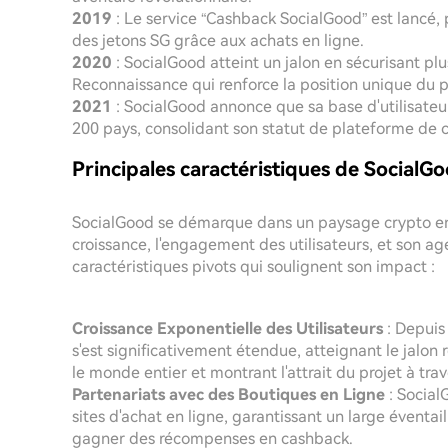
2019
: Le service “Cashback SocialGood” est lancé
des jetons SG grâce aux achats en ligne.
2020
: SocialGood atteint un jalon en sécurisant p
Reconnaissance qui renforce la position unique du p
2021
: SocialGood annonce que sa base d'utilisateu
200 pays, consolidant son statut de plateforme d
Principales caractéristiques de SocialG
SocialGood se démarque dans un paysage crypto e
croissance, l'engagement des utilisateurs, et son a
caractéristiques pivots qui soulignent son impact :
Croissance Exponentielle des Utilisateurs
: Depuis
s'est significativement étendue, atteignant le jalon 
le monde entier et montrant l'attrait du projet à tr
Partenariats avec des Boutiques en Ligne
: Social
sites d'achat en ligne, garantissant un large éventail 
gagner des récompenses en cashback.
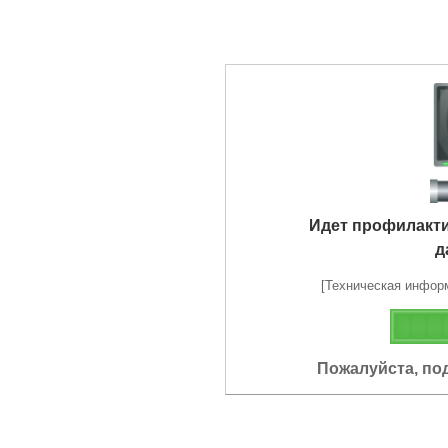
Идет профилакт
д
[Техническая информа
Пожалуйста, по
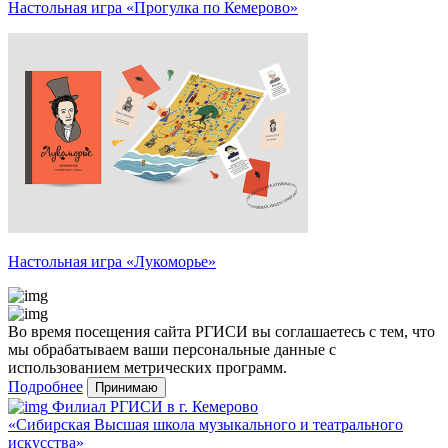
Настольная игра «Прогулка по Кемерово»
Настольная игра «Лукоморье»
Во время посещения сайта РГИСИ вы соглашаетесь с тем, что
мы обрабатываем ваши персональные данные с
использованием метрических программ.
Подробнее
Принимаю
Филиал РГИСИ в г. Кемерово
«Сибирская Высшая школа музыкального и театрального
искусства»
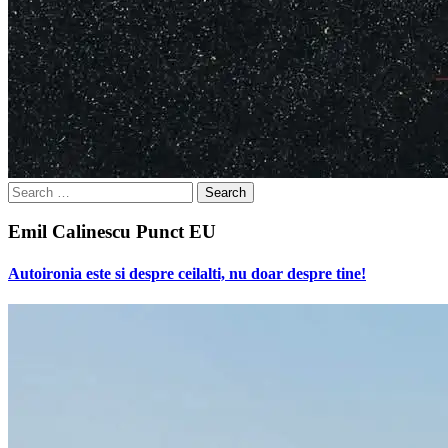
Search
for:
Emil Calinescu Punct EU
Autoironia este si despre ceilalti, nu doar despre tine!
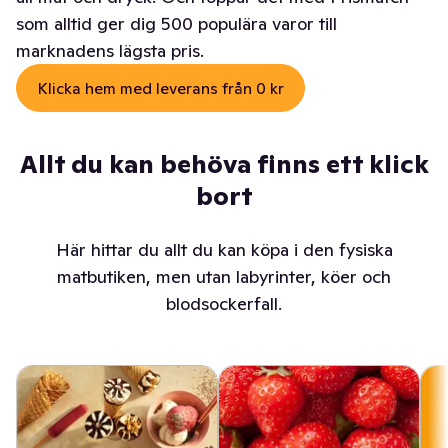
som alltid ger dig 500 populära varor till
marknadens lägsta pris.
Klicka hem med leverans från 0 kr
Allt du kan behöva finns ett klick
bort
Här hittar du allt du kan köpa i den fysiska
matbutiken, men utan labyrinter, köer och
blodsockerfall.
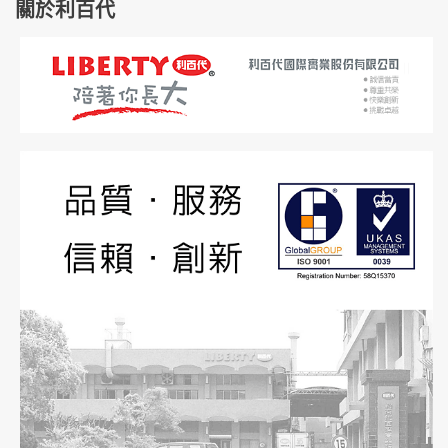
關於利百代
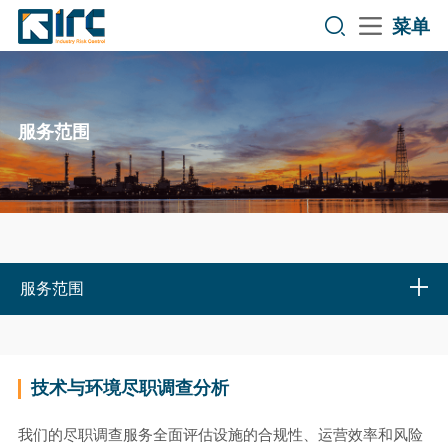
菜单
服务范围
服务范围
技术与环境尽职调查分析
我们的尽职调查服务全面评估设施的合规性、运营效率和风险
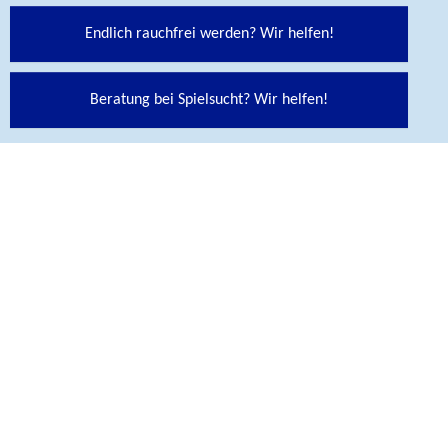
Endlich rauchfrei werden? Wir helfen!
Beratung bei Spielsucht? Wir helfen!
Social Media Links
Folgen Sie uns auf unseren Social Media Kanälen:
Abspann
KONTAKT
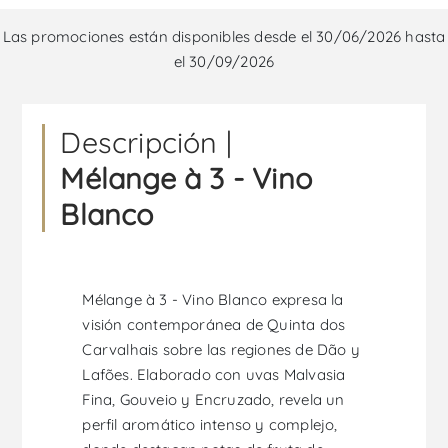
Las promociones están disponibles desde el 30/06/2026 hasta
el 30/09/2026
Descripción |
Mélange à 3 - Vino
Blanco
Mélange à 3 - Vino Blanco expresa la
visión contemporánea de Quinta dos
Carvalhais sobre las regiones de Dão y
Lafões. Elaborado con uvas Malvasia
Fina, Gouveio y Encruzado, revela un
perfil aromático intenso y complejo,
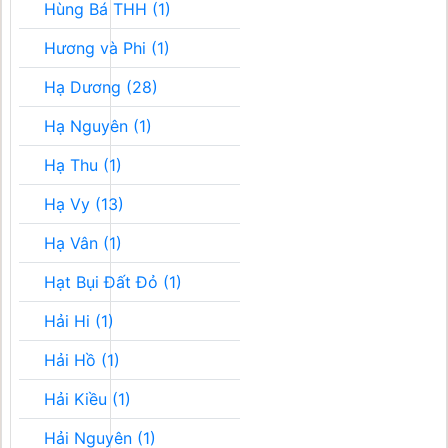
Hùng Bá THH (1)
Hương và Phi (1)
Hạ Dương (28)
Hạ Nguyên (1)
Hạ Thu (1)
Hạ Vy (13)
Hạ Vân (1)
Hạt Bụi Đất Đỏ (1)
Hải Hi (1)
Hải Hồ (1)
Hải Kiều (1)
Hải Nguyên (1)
────
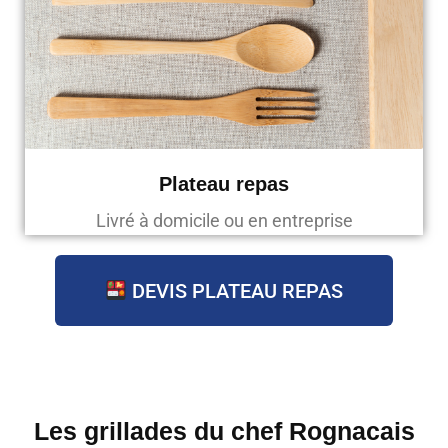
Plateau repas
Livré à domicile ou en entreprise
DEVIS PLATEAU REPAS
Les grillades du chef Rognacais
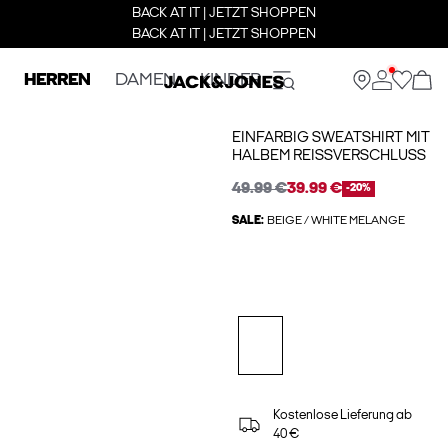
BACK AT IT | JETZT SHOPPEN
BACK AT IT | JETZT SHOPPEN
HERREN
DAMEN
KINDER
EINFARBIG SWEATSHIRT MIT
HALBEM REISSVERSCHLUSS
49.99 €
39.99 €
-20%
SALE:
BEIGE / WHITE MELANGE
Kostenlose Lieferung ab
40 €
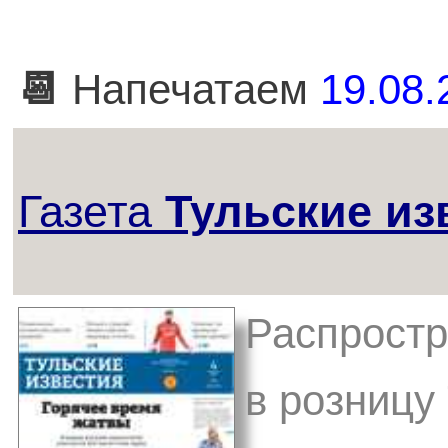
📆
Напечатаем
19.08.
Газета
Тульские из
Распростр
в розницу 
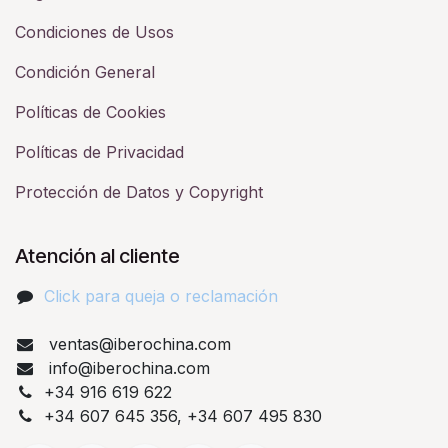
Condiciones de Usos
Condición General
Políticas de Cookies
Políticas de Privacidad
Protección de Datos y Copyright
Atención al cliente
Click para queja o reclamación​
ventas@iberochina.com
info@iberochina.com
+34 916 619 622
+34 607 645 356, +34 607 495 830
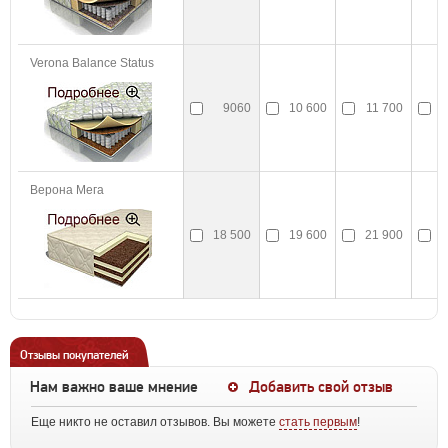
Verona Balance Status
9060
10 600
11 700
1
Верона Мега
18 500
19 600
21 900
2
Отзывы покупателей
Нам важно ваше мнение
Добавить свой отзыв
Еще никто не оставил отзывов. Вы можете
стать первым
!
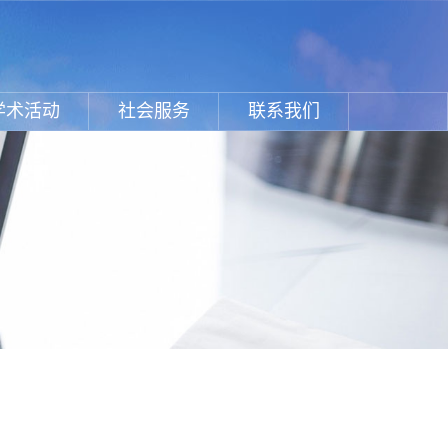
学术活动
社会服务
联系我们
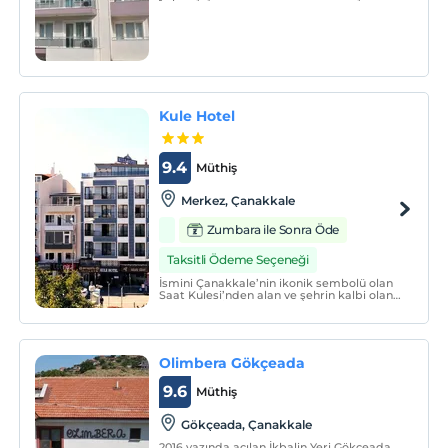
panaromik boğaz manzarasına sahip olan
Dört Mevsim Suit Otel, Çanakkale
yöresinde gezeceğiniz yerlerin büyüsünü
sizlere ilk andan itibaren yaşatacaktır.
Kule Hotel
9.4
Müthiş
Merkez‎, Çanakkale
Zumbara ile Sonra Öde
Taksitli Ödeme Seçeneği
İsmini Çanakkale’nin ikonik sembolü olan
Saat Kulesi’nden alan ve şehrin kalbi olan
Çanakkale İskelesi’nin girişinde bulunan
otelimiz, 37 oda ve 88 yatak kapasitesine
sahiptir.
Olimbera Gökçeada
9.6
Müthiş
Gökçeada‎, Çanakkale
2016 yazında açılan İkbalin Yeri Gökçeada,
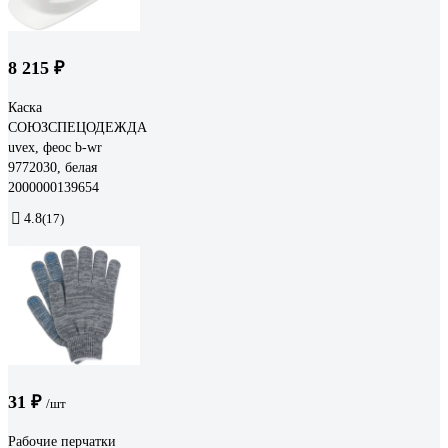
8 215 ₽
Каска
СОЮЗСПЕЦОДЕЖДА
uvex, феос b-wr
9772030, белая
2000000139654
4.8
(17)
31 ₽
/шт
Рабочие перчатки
────
=== REQUIRED WORK ===
Nothing but the lines from the one containing "Políticas de Privacidad" through the one containing "Рабочие перчатки" should appear, copied exactly from the material above and without pictures.

=== YOUR SOLUTION ===
Políticas de Privacidad
Protección de Datos y Copyright
Atención al cliente
Click para queja o reclamación​
ventas@iberochina.com
info@iberochina.com
+34 916 619 622
+34 607 645 356, +34 607 495 830
Verona Balance Status
9060
10 600
11 700
1
Верона Мега
18 500
19 600
21 900
2
Отзывы покупателей
Нам важно ваше мнение
Добавить свой отзыв
Еще никто не оставил отзывов. Вы можете
стать первым
!
学术活动
社会服务
联系我们
panaromik boğaz manzarasına sahip olan
Dört Mevsim Suit Otel, Çanakkale
yöresinde gezeceğiniz yerlerin büyüsünü
sizlere ilk andan itibaren yaşatacaktır.
Kule Hotel
9.4
Müthiş
Merkez‎, Çanakkale
Zumbara ile Sonra Öde
Taksitli Ödeme Seçeneği
İsmini Çanakkale’nin ikonik sembolü olan
Saat Kulesi’nden alan ve şehrin kalbi olan
Çanakkale İskelesi’nin girişinde bulunan
otelimiz, 37 oda ve 88 yatak kapasitesine
sahiptir.
Olimbera Gökçeada
9.6
Müthiş
Gökçeada‎, Çanakkale
2016 yazında açılan İkbalin Yeri Gökçeada,
8 215 ₽
Каска
СОЮЗСПЕЦОДЕЖДА
uvex, феос b-wr
9772030, белая
2000000139654
4.8
(17)
31 ₽
/шт
Рабочие перчатки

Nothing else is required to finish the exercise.